再度説明しておくと、この図は「何となくお互いを知っているようなつかず離れずの関係にある2者が、必要な時に声をかけ合える関係が持続的に続いている状態」という「弱いつながり」を図式したものである。この状態は下記の4つの要素から成り立っている。
①誰もつながっていない
②出会う
③医療等が必要な時に声をかけあう
④日常の顔見知りの状態に戻る
この図を説明しておくと、真ん中の右に向かう矢印の横線は左から右へ流れる時間軸としている。①は地域住民が誰もつながっていない状態を示し、②は地域住民のAさん、Fさん、Gさんが何かしらのきっかけによって出会い、顔見知りの関係が生まれる様子を示した。③、④は顔見知りの関係であるAさんとGさんが、何か必要が生じた時にお互いに声をかけられる関係であることを示し、用事が済めば、また日常の顔見知りの関係に戻るということを示した。
僕が「弱いつながり」で強調したいのは②のプロセスを踏んでいるか、というところだ。#15で「いい感じ」のところで書いたように僕らが暮らしているまちにはさまざまな背景を持つ人が暮らしている。暮らしている人だけではなく、そこに訪れる人もいれば、どこかに行く途中に通り過ぎるだけの人もいるだろう。このようなさまざまな人たちの「つながり」をつくろうとする時に、いきなり③のような「必要な時に声をかけあえる関係」をつくろうとすることは、あなた自身の正しさの押し付けになる危険を持つことは考えなくてはいけない。
僕が考える「弱いつながり」を大学院時代の修士論文主査であり、僕にとっては社会デザインの師匠でもある中村陽一さんに見てもらったところ、面白いコメントをいただいたので紹介する。
########################################
■ **作業項目 A**:
「弱いつながり」についての本文で、その状態を成り立たせるとされる要素をすべて挙げよ。
■ **作業項目 B**:
「弱いつながり」についての本文から、「僕が「弱いつながり」で強調し」を含む箇所で始め、「トをいただいたので紹介する。」で終わる部分をそのまま書き出せ。

[データの抜粋]
########################################
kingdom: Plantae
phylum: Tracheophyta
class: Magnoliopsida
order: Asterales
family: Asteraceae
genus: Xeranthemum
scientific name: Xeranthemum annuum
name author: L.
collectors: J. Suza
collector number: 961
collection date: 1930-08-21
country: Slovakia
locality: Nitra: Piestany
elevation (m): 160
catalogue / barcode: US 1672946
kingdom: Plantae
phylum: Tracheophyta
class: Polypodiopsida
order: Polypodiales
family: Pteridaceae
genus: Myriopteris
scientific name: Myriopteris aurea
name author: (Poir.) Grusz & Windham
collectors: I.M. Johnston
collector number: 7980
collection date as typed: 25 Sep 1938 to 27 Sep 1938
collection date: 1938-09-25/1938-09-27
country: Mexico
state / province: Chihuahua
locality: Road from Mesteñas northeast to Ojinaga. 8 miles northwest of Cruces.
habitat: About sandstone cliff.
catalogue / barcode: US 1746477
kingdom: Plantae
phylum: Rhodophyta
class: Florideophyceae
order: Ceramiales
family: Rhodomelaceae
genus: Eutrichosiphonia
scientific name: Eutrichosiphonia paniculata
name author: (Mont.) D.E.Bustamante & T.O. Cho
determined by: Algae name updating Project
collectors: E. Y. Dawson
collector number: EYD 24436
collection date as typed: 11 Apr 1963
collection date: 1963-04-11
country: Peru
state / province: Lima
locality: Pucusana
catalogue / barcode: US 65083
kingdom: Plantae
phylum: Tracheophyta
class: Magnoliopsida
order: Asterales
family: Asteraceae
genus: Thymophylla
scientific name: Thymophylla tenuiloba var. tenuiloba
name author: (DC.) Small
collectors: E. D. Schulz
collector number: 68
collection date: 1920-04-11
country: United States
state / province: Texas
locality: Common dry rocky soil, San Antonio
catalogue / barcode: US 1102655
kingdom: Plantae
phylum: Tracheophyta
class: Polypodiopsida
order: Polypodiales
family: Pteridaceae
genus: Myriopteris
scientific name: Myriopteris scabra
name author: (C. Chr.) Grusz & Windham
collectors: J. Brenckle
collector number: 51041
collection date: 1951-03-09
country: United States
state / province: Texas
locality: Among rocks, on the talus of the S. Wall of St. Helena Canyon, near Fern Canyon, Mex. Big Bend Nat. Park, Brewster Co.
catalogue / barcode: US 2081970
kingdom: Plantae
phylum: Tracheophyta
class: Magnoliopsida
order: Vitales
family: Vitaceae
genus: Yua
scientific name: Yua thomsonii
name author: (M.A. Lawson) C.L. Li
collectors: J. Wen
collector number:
########################################
■ **解答 A**:
①誰もつながっていない
②出会う
③医療等が必要な時に声をかけあう
④日常の顔見知りの状態に戻る

■ **解答 B**:
僕が「弱いつながり」で強調したいのは②のプロセスを踏んでいるか、というところだ。#15で「いい感じ」のところで書いたように僕らが暮らしているまちにはさまざまな背景を持つ人が暮らしている。暮らしている人だけではなく、そこに訪れる人もいれば、どこかに行く途中に通り過ぎるだけの人もいるだろう。このようなさまざまな人たちの「つながり」をつくろうとする時に、いきなり③のような「必要な時に声をかけあえる関係」をつくろうとすることは、あなた自身の正しさの押し付けになる危険を持つことは考えなくてはいけない。
僕が考える「弱いつながり」を大学院時代の修士論文主査であり、僕にとっては社会デザインの師匠でもある中村陽一さんに見てもらったところ、面白いコメントをいただいたので紹介する。